I am a tenured associate professor in the humanities at a well known public university in the United States–by every measure, a successful human being. I have job security, an impressive record of publication, the respect of my peers, and a hefty mortgage. But I have been unhappy at my work for a few years now, so I am finally doing something about it: secretly going back to school as an undergraduate, possibly to earn a second Bachelor’s, possibly to become the world’s oldest student nurse, and definitely to feel like I have value and choices.
I also write about struggles with depression and my weight, my mother’s dementia, being single in midlife, and my adventures in online dating–factors, all, as I sort out what the next twenty years of my story are going to be about!
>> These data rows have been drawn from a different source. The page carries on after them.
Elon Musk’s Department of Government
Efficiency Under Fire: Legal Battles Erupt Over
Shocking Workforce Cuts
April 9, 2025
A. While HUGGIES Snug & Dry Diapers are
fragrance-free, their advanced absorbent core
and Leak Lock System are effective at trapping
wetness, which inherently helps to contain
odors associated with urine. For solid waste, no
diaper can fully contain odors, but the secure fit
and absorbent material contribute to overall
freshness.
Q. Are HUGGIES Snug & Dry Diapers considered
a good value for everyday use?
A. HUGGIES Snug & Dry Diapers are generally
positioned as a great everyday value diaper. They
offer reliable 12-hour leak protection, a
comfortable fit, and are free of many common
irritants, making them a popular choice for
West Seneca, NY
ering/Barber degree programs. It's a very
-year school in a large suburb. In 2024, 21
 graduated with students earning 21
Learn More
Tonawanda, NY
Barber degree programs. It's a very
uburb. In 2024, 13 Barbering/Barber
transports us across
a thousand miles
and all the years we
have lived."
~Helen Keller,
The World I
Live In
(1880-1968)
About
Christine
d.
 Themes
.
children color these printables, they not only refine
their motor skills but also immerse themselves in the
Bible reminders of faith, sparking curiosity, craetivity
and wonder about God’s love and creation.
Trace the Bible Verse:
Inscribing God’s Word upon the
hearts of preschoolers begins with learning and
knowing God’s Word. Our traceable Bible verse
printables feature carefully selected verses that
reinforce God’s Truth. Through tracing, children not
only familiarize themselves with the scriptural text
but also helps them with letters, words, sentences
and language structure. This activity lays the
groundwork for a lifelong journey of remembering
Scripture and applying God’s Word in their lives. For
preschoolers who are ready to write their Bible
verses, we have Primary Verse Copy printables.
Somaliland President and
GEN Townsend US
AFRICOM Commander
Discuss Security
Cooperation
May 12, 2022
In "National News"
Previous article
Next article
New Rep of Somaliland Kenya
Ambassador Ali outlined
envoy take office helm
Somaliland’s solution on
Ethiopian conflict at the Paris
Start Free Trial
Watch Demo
The title of this blog is derived from the Tom Waits song, “Whistle Down the Wind.” It’s about a person stuck in the small town where they grew up, wanting badly to move on but frozen with fear. The song’s touchstones–familiarity, fear, loss, and hope–resonate powerfully with me at this moment in my life. I knew there was something deeply wrong when this line brought me to my knees:
“I can’t stay here, and I’m scared to leave.”
As the song’s protagonist explains, “I’ve yelled and I’ve cursed / If I stay here I’ll rust / I’m stuck like a shipwreck / Out here in the dust.”
Yeah, me too.
The intersection of Mercy and Grand, presumably at the edge of some desolate little town, is as far as he gets. I am there now, hoping to go further.